Le poids de la technologie
Depuis l’avènement des capteurs de glycémie, nous sommes constamment sous surveillance. Vous avez sûrement fait partie de ces gens qui se scannent mille fois dans l’heure, et ne peuvent pas s’empêcher de regarder leur glycémie.
Certains réussissent à s’en détacher, d’autres mettent en place des mécanismes de protection pour éviter que tout ce la ne tourne à l’obsessionnel. Enfin, il y a aussi ceux qui se laissent malheureusement emporter dans cet engrenage.
Gisèle : Lorsque je suis passée à l’Omnipod, avec mon Dexcom, je passais toutes mes journées à vérifier mon taux de sucre, et bidouiller les réglages de ma pompe pour réagir en temps réel. Ma vie n’était plus que ponctuée des alarmes de mon capteur. Je ne vivais plus. C’est ce qui m’a conduit au « burn out diabétique. »
Les objectifs sont bien entendu importants dans notre traitement, mais ils mettent une telle pression !
La quête de perfection
Lorsqu’on veut si bien faire qu’on en oublie que nous ne sommes que des êtres humains, nos exigences peuvent nous faire du mal.
Bien sûr, on a tous envie de rester dans la cible glycémique, afin d’être sûrs de rester en bonne santé le plus longtemps possible… Mais nous sommes diabétiques, cela n’est pas toujours possible.
Il est très difficile de trouver un équilibre entre notre désir de réguler notre Diabète et notre envie…de vivre !

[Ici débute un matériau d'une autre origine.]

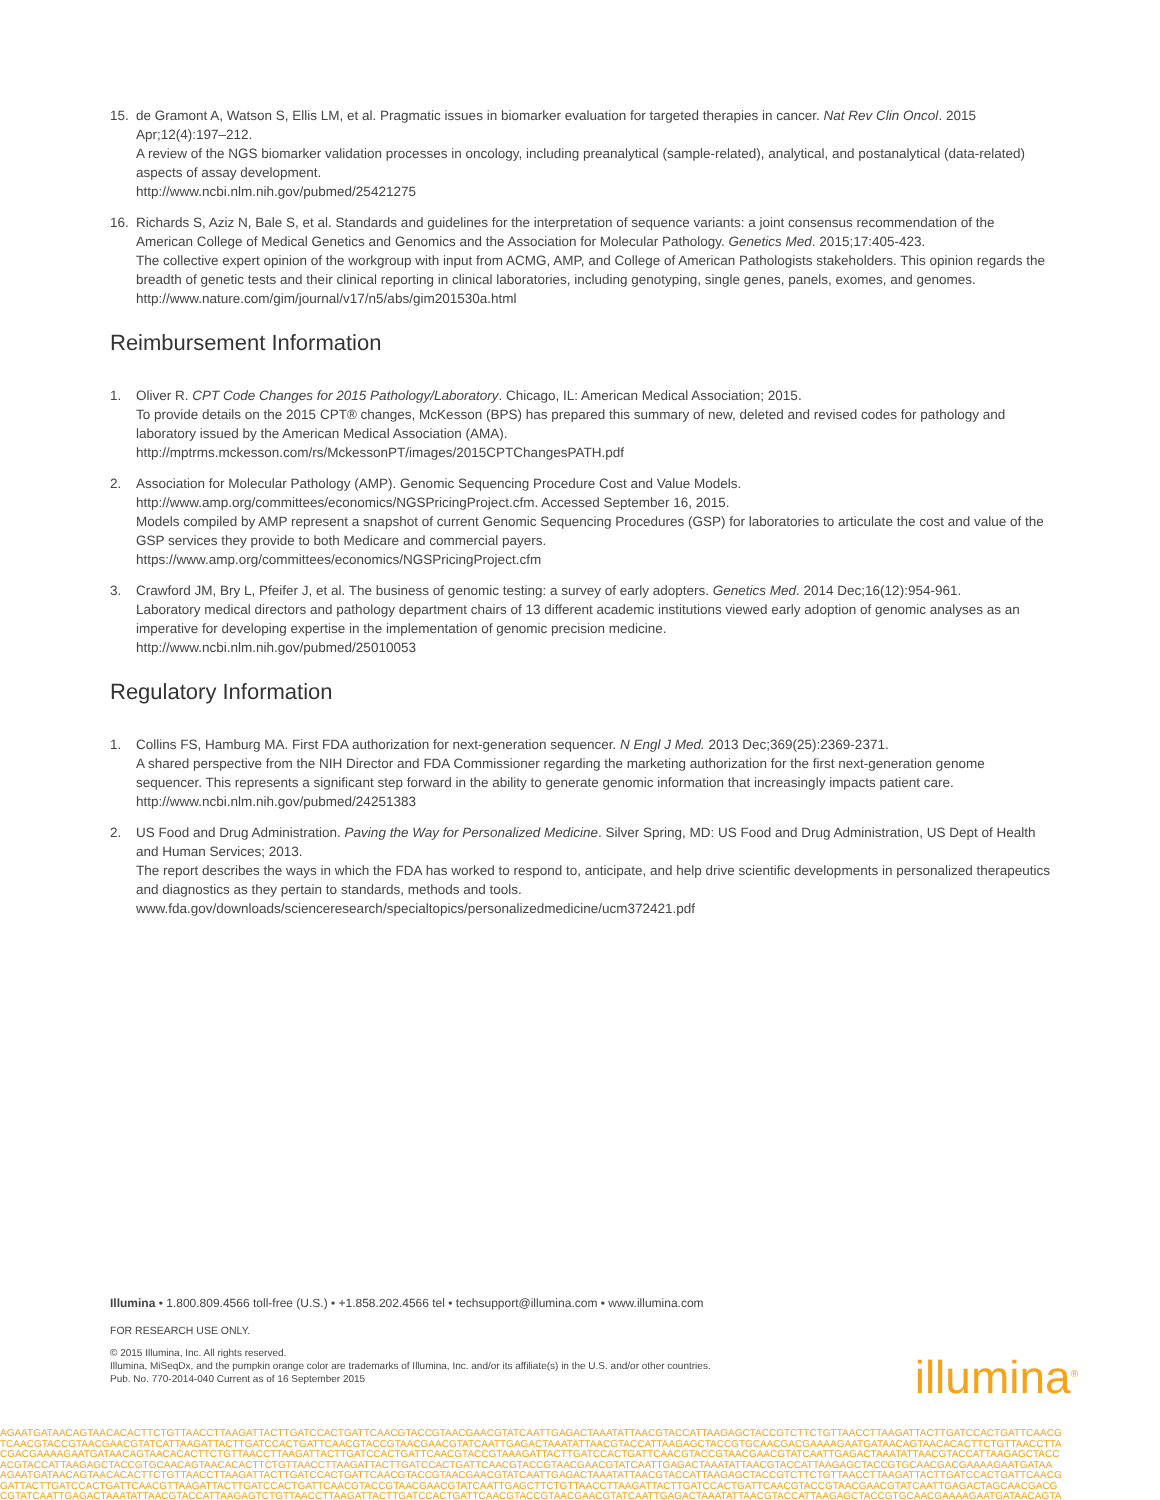15. de Gramont A, Watson S, Ellis LM, et al. Pragmatic issues in biomarker evaluation for targeted therapies in cancer. Nat Rev Clin Oncol. 2015 Apr;12(4):197–212.
A review of the NGS biomarker validation processes in oncology, including preanalytical (sample-related), analytical, and postanalytical (data-related) aspects of assay development.
http://www.ncbi.nlm.nih.gov/pubmed/25421275
16. Richards S, Aziz N, Bale S, et al. Standards and guidelines for the interpretation of sequence variants: a joint consensus recommendation of the American College of Medical Genetics and Genomics and the Association for Molecular Pathology. Genetics Med. 2015;17:405-423.
The collective expert opinion of the workgroup with input from ACMG, AMP, and College of American Pathologists stakeholders. This opinion regards the breadth of genetic tests and their clinical reporting in clinical laboratories, including genotyping, single genes, panels, exomes, and genomes.
http://www.nature.com/gim/journal/v17/n5/abs/gim201530a.html
Reimbursement Information
1. Oliver R. CPT Code Changes for 2015 Pathology/Laboratory. Chicago, IL: American Medical Association; 2015.
To provide details on the 2015 CPT® changes, McKesson (BPS) has prepared this summary of new, deleted and revised codes for pathology and laboratory issued by the American Medical Association (AMA).
http://mptrms.mckesson.com/rs/MckessonPT/images/2015CPTChangesPATH.pdf
2. Association for Molecular Pathology (AMP). Genomic Sequencing Procedure Cost and Value Models. http://www.amp.org/committees/economics/NGSPricingProject.cfm. Accessed September 16, 2015.
Models compiled by AMP represent a snapshot of current Genomic Sequencing Procedures (GSP) for laboratories to articulate the cost and value of the GSP services they provide to both Medicare and commercial payers.
https://www.amp.org/committees/economics/NGSPricingProject.cfm
3. Crawford JM, Bry L, Pfeifer J, et al. The business of genomic testing: a survey of early adopters. Genetics Med. 2014 Dec;16(12):954-961.
Laboratory medical directors and pathology department chairs of 13 different academic institutions viewed early adoption of genomic analyses as an imperative for developing expertise in the implementation of genomic precision medicine.
http://www.ncbi.nlm.nih.gov/pubmed/25010053
Regulatory Information
1. Collins FS, Hamburg MA. First FDA authorization for next-generation sequencer. N Engl J Med. 2013 Dec;369(25):2369-2371.
A shared perspective from the NIH Director and FDA Commissioner regarding the marketing authorization for the first next-generation genome sequencer. This represents a significant step forward in the ability to generate genomic information that increasingly impacts patient care.
http://www.ncbi.nlm.nih.gov/pubmed/24251383
2. US Food and Drug Administration. Paving the Way for Personalized Medicine. Silver Spring, MD: US Food and Drug Administration, US Dept of Health and Human Services; 2013.
The report describes the ways in which the FDA has worked to respond to, anticipate, and help drive scientific developments in personalized therapeutics and diagnostics as they pertain to standards, methods and tools.
www.fda.gov/downloads/scienceresearch/specialtopics/personalizedmedicine/ucm372421.pdf
Illumina • 1.800.809.4566 toll-free (U.S.) • +1.858.202.4566 tel • techsupport@illumina.com • www.illumina.com
FOR RESEARCH USE ONLY.
© 2015 Illumina, Inc. All rights reserved.
Illumina, MiSeqDx, and the pumpkin orange color are trademarks of Illumina, Inc. and/or its affiliate(s) in the U.S. and/or other countries.
Pub. No. 770-2014-040 Current as of 16 September 2015
illumina<sup>®</sup>
AGAATGATAACAGTAACACACTTCTGTTAACCTTAAGATTACTTGATCCACTGATTCAACGTACCGTAACGAACGTATCAATTGAGACTAAATATTAACGTACCATTAAGAGCTACCGTCTTCTGTTAACCTTAAGATTACTTGATCCACTGATTCAACG
TCAACGTACCGTAACGAACGTATCATTAAGATTACTTGATCCACTGATTCAACGTACCGTAACGAACGTATCAATTGAGACTAAATATTAACGTACCATTAAGAGCTACCGTGCAACGACGAAAAGAATGATAACAGTAACACACTTCTGTTAACCTTA
CGACGAAAAGAATGATAACAGTAACACACTTCTGTTAACCTTAAGATTACTTGATCCACTGATTCAACGTACCGTAAAGATTACTTGATCCACTGATTCAACGTACCGTAACGAACGTATCAATTGAGACTAAATATTAACGTACCATTAAGAGCTACC
ACGTACCATTAAGAGCTACCGTGCAACAGTAACACACTTCTGTTAACCTTAAGATTACTTGATCCACTGATTCAACGTACCGTAACGAACGTATCAATTGAGACTAAATATTAACGTACCATTAAGAGCTACCGTGCAACGACGAAAAGAATGATAA
AGAATGATAACAGTAACACACTTCTGTTAACCTTAAGATTACTTGATCCACTGATTCAACGTACCGTAACGAACGTATCAATTGAGACTAAATATTAACGTACCATTAAGAGCTACCGTCTTCTGTTAACCTTAAGATTACTTGATCCACTGATTCAACG
GATTACTTGATCCACTGATTCAACGTTAAGATTACTTGATCCACTGATTCAACGTACCGTAACGAACGTATCAATTGAGCTTCTGTTAACCTTAAGATTACTTGATCCACTGATTCAACGTACCGTAACGAACGTATCAATTGAGACTAGCAACGACG
CGTATCAATTGAGACTAAATATTAACGTACCATTAAGAGTCTGTTAACCTTAAGATTACTTGATCCACTGATTCAACGTACCGTAACGAACGTATCAATTGAGACTAAATATTAACGTACCATTAAGAGCTACCGTGCAACGAAAAGAATGATAACAGTA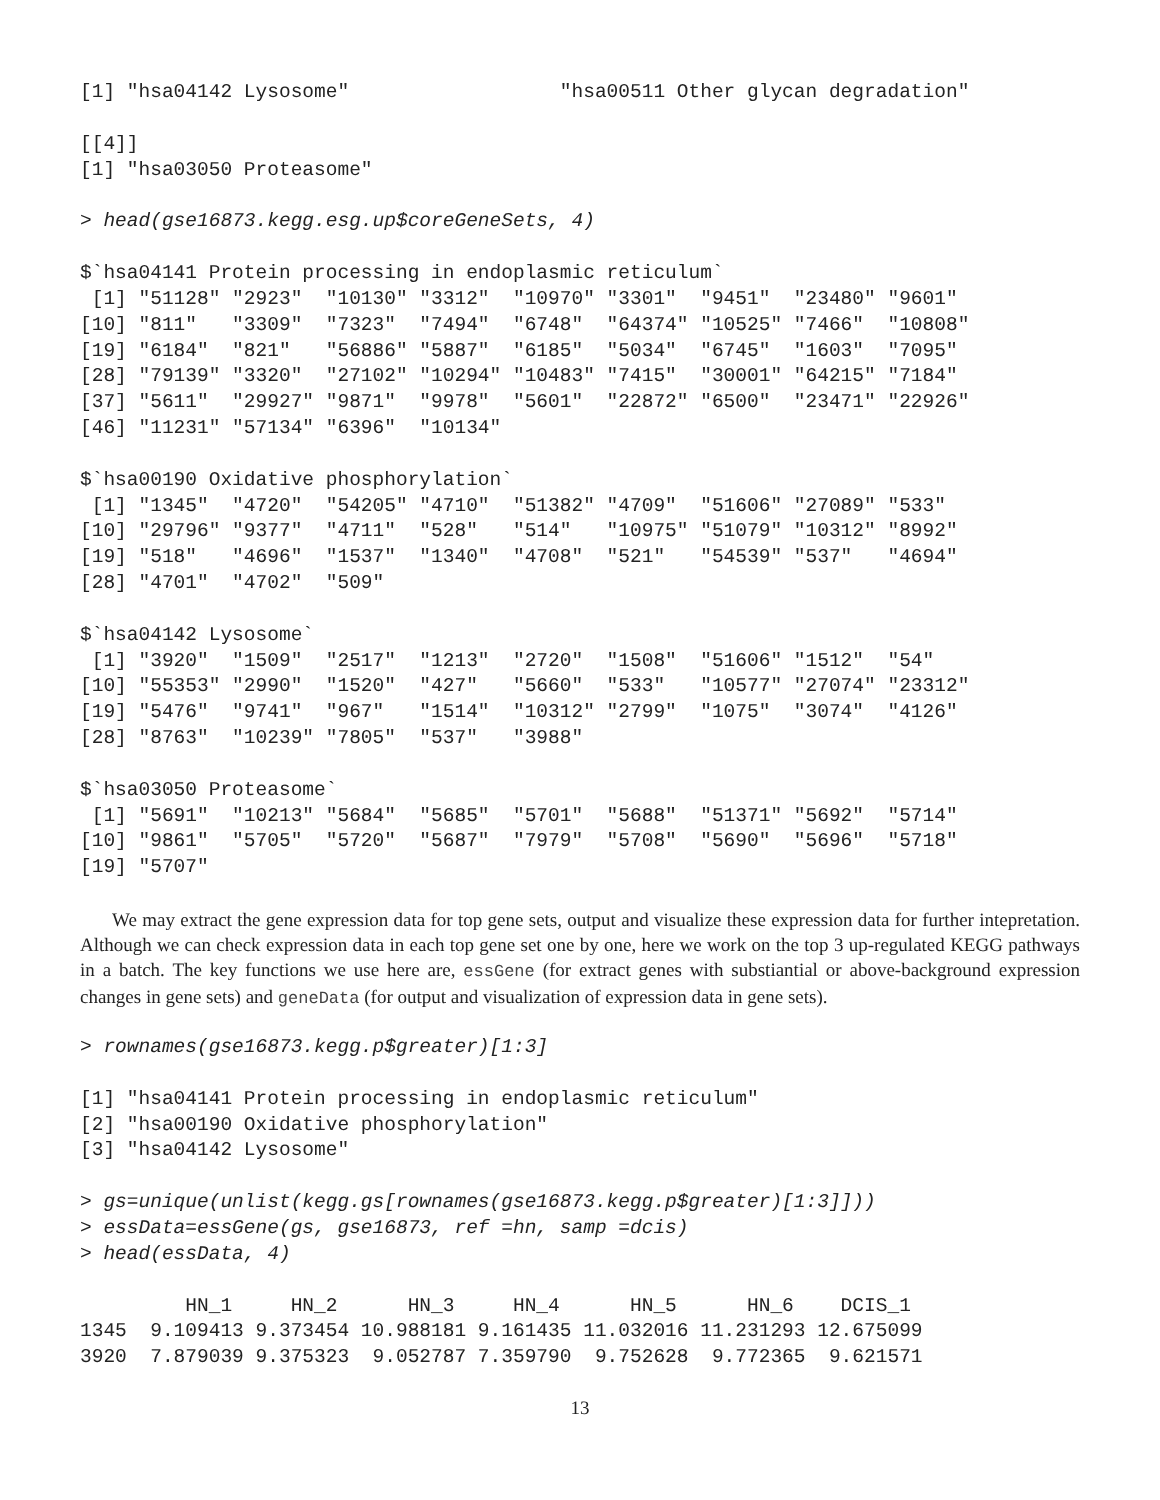[1] "hsa04142 Lysosome"                  "hsa00511 Other glycan degradation"
[[4]]
[1] "hsa03050 Proteasome"
> head(gse16873.kegg.esg.up$coreGeneSets, 4)
$`hsa04141 Protein processing in endoplasmic reticulum`
 [1] "51128" "2923"  "10130" "3312"  "10970" "3301"  "9451"  "23480" "9601"
[10] "811"   "3309"  "7323"  "7494"  "6748"  "64374" "10525" "7466"  "10808"
[19] "6184"  "821"   "56886" "5887"  "6185"  "5034"  "6745"  "1603"  "7095"
[28] "79139" "3320"  "27102" "10294" "10483" "7415"  "30001" "64215" "7184"
[37] "5611"  "29927" "9871"  "9978"  "5601"  "22872" "6500"  "23471" "22926"
[46] "11231" "57134" "6396"  "10134"
$`hsa00190 Oxidative phosphorylation`
 [1] "1345"  "4720"  "54205" "4710"  "51382" "4709"  "51606" "27089" "533"
[10] "29796" "9377"  "4711"  "528"   "514"   "10975" "51079" "10312" "8992"
[19] "518"   "4696"  "1537"  "1340"  "4708"  "521"   "54539" "537"   "4694"
[28] "4701"  "4702"  "509"
$`hsa04142 Lysosome`
 [1] "3920"  "1509"  "2517"  "1213"  "2720"  "1508"  "51606" "1512"  "54"
[10] "55353" "2990"  "1520"  "427"   "5660"  "533"   "10577" "27074" "23312"
[19] "5476"  "9741"  "967"   "1514"  "10312" "2799"  "1075"  "3074"  "4126"
[28] "8763"  "10239" "7805"  "537"   "3988"
$`hsa03050 Proteasome`
 [1] "5691"  "10213" "5684"  "5685"  "5701"  "5688"  "51371" "5692"  "5714"
[10] "9861"  "5705"  "5720"  "5687"  "7979"  "5708"  "5690"  "5696"  "5718"
[19] "5707"
We may extract the gene expression data for top gene sets, output and visualize these expression data for further intepretation. Although we can check expression data in each top gene set one by one, here we work on the top 3 up-regulated KEGG pathways in a batch. The key functions we use here are, essGene (for extract genes with substiantial or above-background expression changes in gene sets) and geneData (for output and visualization of expression data in gene sets).
> rownames(gse16873.kegg.p$greater)[1:3]
[1] "hsa04141 Protein processing in endoplasmic reticulum"
[2] "hsa00190 Oxidative phosphorylation"
[3] "hsa04142 Lysosome"
> gs=unique(unlist(kegg.gs[rownames(gse16873.kegg.p$greater)[1:3]]))
> essData=essGene(gs, gse16873, ref =hn, samp =dcis)
> head(essData, 4)
         HN_1     HN_2      HN_3     HN_4      HN_5      HN_6    DCIS_1
1345  9.109413 9.373454 10.988181 9.161435 11.032016 11.231293 12.675099
3920  7.879039 9.375323  9.052787 7.359790  9.752628  9.772365  9.621571
13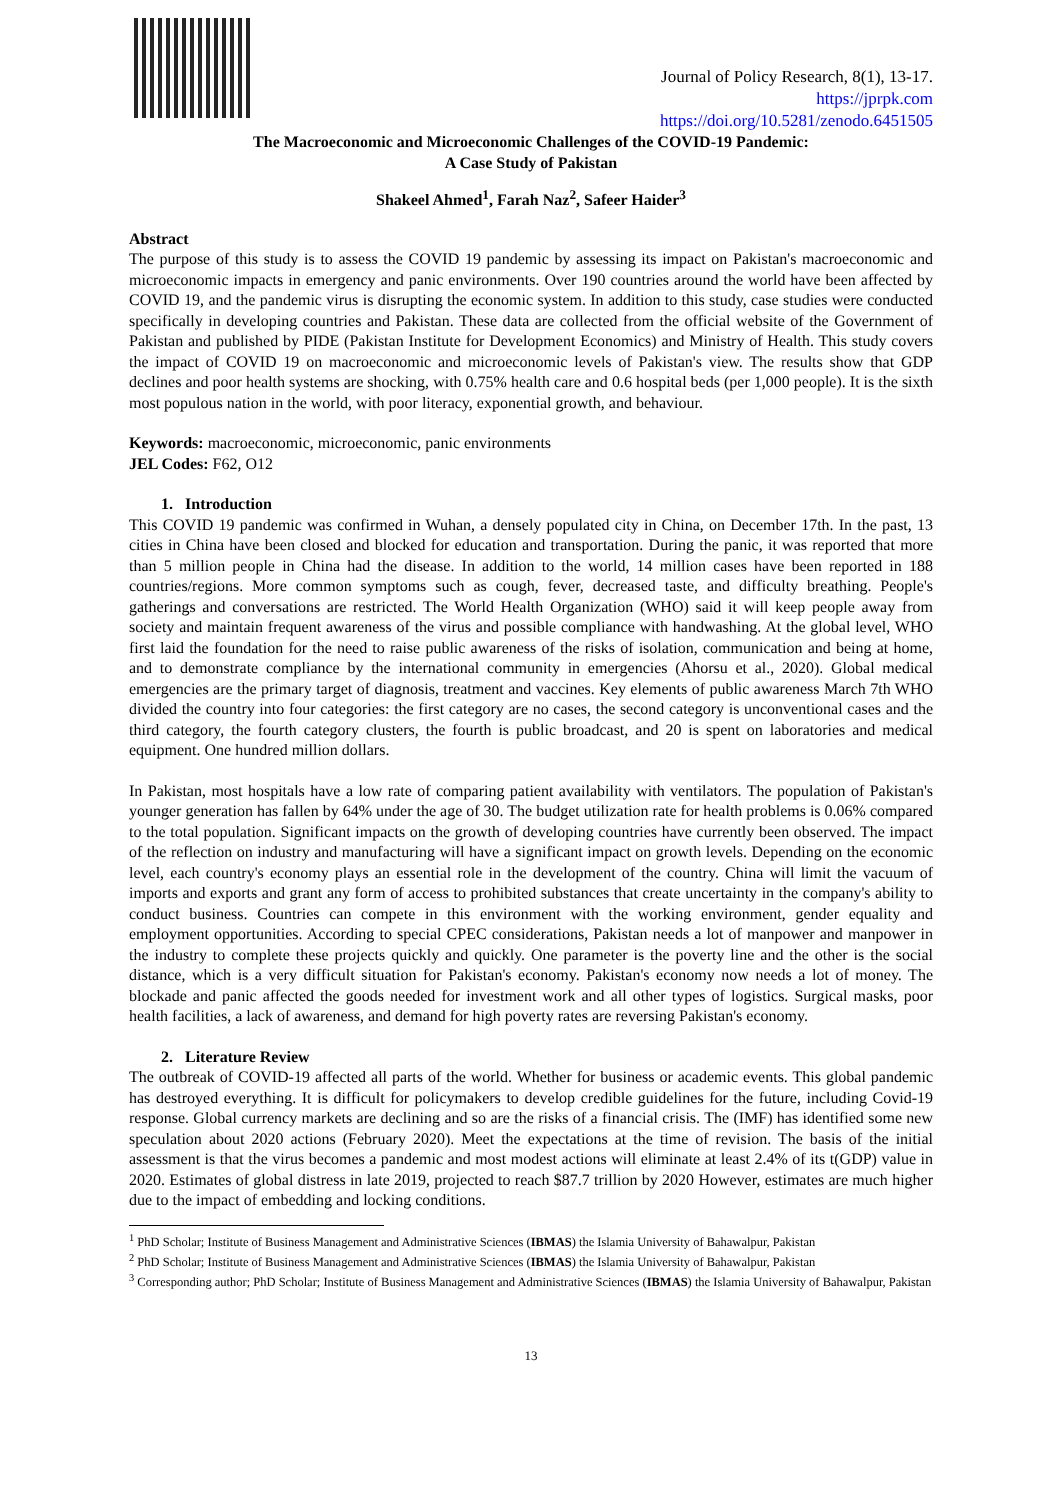Journal of Policy Research, 8(1), 13-17.
https://jprpk.com
https://doi.org/10.5281/zenodo.6451505
The Macroeconomic and Microeconomic Challenges of the COVID-19 Pandemic:
A Case Study of Pakistan
Shakeel Ahmed<sup>1</sup>, Farah Naz<sup>2</sup>, Safeer Haider<sup>3</sup>
Abstract
The purpose of this study is to assess the COVID 19 pandemic by assessing its impact on Pakistan's macroeconomic and microeconomic impacts in emergency and panic environments. Over 190 countries around the world have been affected by COVID 19, and the pandemic virus is disrupting the economic system. In addition to this study, case studies were conducted specifically in developing countries and Pakistan. These data are collected from the official website of the Government of Pakistan and published by PIDE (Pakistan Institute for Development Economics) and Ministry of Health. This study covers the impact of COVID 19 on macroeconomic and microeconomic levels of Pakistan's view. The results show that GDP declines and poor health systems are shocking, with 0.75% health care and 0.6 hospital beds (per 1,000 people). It is the sixth most populous nation in the world, with poor literacy, exponential growth, and behaviour.
Keywords: macroeconomic, microeconomic, panic environments
JEL Codes: F62, O12
1. Introduction
This COVID 19 pandemic was confirmed in Wuhan, a densely populated city in China, on December 17th. In the past, 13 cities in China have been closed and blocked for education and transportation. During the panic, it was reported that more than 5 million people in China had the disease. In addition to the world, 14 million cases have been reported in 188 countries/regions. More common symptoms such as cough, fever, decreased taste, and difficulty breathing. People's gatherings and conversations are restricted. The World Health Organization (WHO) said it will keep people away from society and maintain frequent awareness of the virus and possible compliance with handwashing. At the global level, WHO first laid the foundation for the need to raise public awareness of the risks of isolation, communication and being at home, and to demonstrate compliance by the international community in emergencies (Ahorsu et al., 2020). Global medical emergencies are the primary target of diagnosis, treatment and vaccines. Key elements of public awareness March 7th WHO divided the country into four categories: the first category are no cases, the second category is unconventional cases and the third category, the fourth category clusters, the fourth is public broadcast, and 20 is spent on laboratories and medical equipment. One hundred million dollars.
In Pakistan, most hospitals have a low rate of comparing patient availability with ventilators. The population of Pakistan's younger generation has fallen by 64% under the age of 30. The budget utilization rate for health problems is 0.06% compared to the total population. Significant impacts on the growth of developing countries have currently been observed. The impact of the reflection on industry and manufacturing will have a significant impact on growth levels. Depending on the economic level, each country's economy plays an essential role in the development of the country. China will limit the vacuum of imports and exports and grant any form of access to prohibited substances that create uncertainty in the company's ability to conduct business. Countries can compete in this environment with the working environment, gender equality and employment opportunities. According to special CPEC considerations, Pakistan needs a lot of manpower and manpower in the industry to complete these projects quickly and quickly. One parameter is the poverty line and the other is the social distance, which is a very difficult situation for Pakistan's economy. Pakistan's economy now needs a lot of money. The blockade and panic affected the goods needed for investment work and all other types of logistics. Surgical masks, poor health facilities, a lack of awareness, and demand for high poverty rates are reversing Pakistan's economy.
2. Literature Review
The outbreak of COVID-19 affected all parts of the world. Whether for business or academic events. This global pandemic has destroyed everything. It is difficult for policymakers to develop credible guidelines for the future, including Covid-19 response. Global currency markets are declining and so are the risks of a financial crisis. The (IMF) has identified some new speculation about 2020 actions (February 2020). Meet the expectations at the time of revision. The basis of the initial assessment is that the virus becomes a pandemic and most modest actions will eliminate at least 2.4% of its t(GDP) value in 2020. Estimates of global distress in late 2019, projected to reach $87.7 trillion by 2020 However, estimates are much higher due to the impact of embedding and locking conditions.
<sup>1</sup> PhD Scholar; Institute of Business Management and Administrative Sciences (IBMAS) the Islamia University of Bahawalpur, Pakistan
<sup>2</sup> PhD Scholar; Institute of Business Management and Administrative Sciences (IBMAS) the Islamia University of Bahawalpur, Pakistan
<sup>3</sup> Corresponding author; PhD Scholar; Institute of Business Management and Administrative Sciences (IBMAS) the Islamia University of Bahawalpur, Pakistan
13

Parce que ne vous faîtes pas d’illusion, à moins d’accepter une routine stricte et une alimentation ultra-optimisé, vous ne serez jamais à 1.00 g/L toute votre vie.
//SPOILER ALERT : Même les non diabétiques ne le sont pas…!
Gisèle : C’est pourquoi j’insiste souvent sur le « bien vivre avec son Diabète », ou « vivre heureux avec son Diabète ». Parce que selon moi, l’équilibre mental est tout aussi important que la glycémie, et pour cela, il faudra forcément faire des compromis.
C’est plus facile à dire qu’à faire, mais le mot clé est le « lâcher prise« . Dans le Diabète, comme dans la vie, on ne peut pas tout contrôler. On ne vous dit pas de tomber dans l’excès inverse et de tout abandonner, mais essayons de lâcher prise quand cela est nécessaire. On fera mieux la prochaine fois, et l’important, c’est d’avoir une rigueur globale.
Cacher sa charge mentale
Gisèle : Et puis il y a ceux qui se rajoutent une charge mentale énorme, en essayant de cacher…cette charge mentale, justement. Je pense notamment aux mères de famille, qui ont souvent l’impression que leur famille entière repose sur elles, et qu’elles ne peuvent pas se permettre ce genre de faiblesse. Au conjoint qui ne veut pas embêter, à l’enfant qui ne veut pas prendre de place…
J’ai beaucoup de compassion et d’amour pour ces DT1, et j’espère qu’ils sauront vite être plus bienveillants envers eux-même.